Luxury/high-performance auto brands reaped the rewards as well. Audi, for instance, set a new all-time monthly record, with 12,655 vehicles sold in December (a 20% increase over the same period last year). On the whole, Audi achieved record U.S. sales of 117,561 vehicles sold in 2011, eclipsing the prior record of 101,629 vehicles sold in 2010. Marking the best year Audi has ever enjoyed in the U.S. market, year-end sales increased 15.7% over 2010. In fact, Audi achieved Record sales every month of 2011 for a total of 117,561 vehicles sold YTD, a 15.7% increase over last year (limited by available inventory).
According to Audi of America president, Johan de Nysschen, December results were buoyed by strong performance in the C and D segments, with record December sales for the technologically advanced Audi A6, the design-forward Audi A7 and the flagship A8 sedan. A6 sales of 1,855 increased 124% over 2010, while sales of the A8 luxury sedan increased 35% to 678 vehicles sold. Sales of the all-new Audi A7 four-door coupe remained solid, with 887 vehicles sold in December.
Audi wasn’t the only luxury brand to break records. The BMW Group in the U.S. (BMW and MINI combined) achieved its best sales since the record year of 2007, retailing 305,418 vehicles, up 14.9% compared to the 265,757 vehicles sold in 2010. BMW Group reported December sales of 32,545 vehicles, an increase of 17.9% from the 27,600 vehicles sold in the same month a year ago.
“BMW Group sales momentum has been increasing all year, and this new burst of consumer confidence filled our dealer showrooms putting both BMW and MINI over the top,” said Ludwig Willisch, president and CEO, BMW of North America. “I have great confidence that 2012 will be even better especially with the all-new BMW 3 Series arriving in the U.S. in February with more new and refreshed models coming in the months after.”
December wasn’t kind to all manufacturers, however. At Honda Motor Co., U.S. vehicle sales decreased 19% in December as the Japanese automaker again reported lower car and truck sales. Honda reported it sold 105,230 vehicles in December, down from 129,616 a year earlier and 25% above November’s total. Sales of cars fell 29%, while truck sales slipped 5.2%. Sales fell 6.7% for the CR-V and slid 40% for the Accord. The Pilot and Odyssey both saw sales increases of 13%. Civic sales decreased 27%. Honda’s luxury division, Acura, posted a 15% sales decline.
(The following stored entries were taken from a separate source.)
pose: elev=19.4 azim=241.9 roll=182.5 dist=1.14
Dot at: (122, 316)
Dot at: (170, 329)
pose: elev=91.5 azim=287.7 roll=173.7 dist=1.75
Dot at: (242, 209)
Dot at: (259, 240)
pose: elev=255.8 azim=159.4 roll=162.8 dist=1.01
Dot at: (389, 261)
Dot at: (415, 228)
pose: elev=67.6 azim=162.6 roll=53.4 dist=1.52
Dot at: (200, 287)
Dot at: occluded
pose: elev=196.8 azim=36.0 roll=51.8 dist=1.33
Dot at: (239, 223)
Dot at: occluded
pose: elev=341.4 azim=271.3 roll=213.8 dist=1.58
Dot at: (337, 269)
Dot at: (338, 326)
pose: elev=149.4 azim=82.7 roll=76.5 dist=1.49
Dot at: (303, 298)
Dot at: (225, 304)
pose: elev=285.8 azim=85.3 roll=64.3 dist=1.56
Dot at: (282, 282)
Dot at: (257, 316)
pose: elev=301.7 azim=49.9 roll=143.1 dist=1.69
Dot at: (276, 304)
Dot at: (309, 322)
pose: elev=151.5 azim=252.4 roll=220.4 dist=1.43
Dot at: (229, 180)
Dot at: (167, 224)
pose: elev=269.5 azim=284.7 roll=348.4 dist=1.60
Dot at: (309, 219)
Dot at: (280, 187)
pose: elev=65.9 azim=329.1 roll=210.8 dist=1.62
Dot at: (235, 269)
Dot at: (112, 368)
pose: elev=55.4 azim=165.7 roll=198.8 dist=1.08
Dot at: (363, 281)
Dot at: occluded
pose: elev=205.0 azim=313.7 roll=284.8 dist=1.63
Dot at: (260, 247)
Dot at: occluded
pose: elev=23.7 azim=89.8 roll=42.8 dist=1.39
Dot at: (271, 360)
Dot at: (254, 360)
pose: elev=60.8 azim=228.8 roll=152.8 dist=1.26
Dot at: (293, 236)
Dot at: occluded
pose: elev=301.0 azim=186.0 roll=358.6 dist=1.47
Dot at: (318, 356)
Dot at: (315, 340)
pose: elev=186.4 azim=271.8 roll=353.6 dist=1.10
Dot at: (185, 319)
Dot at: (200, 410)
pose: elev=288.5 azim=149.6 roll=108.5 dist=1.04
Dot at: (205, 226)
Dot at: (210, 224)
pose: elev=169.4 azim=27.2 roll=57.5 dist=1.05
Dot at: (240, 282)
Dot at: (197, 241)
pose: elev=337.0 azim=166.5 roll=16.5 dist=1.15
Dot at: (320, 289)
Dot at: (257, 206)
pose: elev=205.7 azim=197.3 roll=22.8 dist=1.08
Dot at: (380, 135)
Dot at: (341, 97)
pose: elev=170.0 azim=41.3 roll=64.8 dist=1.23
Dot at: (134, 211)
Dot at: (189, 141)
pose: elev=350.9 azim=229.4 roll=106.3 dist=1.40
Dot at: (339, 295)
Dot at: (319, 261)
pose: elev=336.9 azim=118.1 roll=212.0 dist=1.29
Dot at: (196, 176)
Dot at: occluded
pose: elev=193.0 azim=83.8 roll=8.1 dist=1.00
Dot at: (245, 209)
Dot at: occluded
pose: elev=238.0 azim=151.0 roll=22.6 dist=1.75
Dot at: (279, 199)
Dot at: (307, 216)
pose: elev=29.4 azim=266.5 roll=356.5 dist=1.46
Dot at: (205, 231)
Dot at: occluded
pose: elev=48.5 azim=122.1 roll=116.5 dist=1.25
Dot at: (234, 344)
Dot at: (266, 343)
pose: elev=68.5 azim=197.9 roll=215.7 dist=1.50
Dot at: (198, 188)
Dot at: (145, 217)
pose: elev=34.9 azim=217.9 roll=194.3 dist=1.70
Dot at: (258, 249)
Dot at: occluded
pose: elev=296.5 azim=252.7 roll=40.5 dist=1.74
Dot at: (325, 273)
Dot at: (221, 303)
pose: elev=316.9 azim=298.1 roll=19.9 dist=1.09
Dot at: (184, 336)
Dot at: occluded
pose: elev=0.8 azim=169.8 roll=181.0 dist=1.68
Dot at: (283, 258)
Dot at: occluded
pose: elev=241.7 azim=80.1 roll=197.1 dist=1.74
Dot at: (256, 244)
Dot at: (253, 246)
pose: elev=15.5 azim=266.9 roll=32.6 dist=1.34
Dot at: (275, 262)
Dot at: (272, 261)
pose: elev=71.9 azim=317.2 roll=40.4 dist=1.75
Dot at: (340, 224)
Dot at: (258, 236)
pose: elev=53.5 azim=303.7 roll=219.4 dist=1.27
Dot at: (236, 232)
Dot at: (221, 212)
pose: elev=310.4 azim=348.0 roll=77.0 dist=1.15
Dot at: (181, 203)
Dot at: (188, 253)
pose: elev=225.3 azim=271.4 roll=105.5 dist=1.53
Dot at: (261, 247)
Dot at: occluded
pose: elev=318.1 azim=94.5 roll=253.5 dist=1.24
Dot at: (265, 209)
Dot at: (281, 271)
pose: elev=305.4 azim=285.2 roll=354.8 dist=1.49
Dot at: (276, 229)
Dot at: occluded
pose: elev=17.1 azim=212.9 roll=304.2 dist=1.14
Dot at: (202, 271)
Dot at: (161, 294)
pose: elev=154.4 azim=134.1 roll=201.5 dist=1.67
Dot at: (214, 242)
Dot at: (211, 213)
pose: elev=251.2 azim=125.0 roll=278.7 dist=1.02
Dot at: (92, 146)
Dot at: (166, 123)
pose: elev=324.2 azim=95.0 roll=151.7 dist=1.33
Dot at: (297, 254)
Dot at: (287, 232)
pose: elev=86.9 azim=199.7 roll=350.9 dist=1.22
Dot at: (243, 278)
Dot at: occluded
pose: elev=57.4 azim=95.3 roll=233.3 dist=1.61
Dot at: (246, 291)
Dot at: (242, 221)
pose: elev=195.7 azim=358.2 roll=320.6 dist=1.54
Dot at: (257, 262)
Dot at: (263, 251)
John Mendel, American Honda executive vice president of sales, chose to accentuate the positive. “As we eagerly close one of the most challenging years American Honda has weathered, we are well-positioned for a strong 2012,” he said. “Although we still had low inventory in December, our production levels are now back to normal.”
According to LMC, which acquired the auto forecasting division of J. D. Power & Associates in November, estimates call for a steady rise to 13.8 million sales in 2012, 15.4 million in 2013 and 16.2 million in 2014. Analysts say that would finally restore American sales to prerecession levels. (In 2000 the industry sold 17.4 million units.)
GM, for one, expects full-year 2012 light vehicle sales to be in a range of 13.5 million to 14 million units. Parts suppliers are also upbeat about business heading into 2012.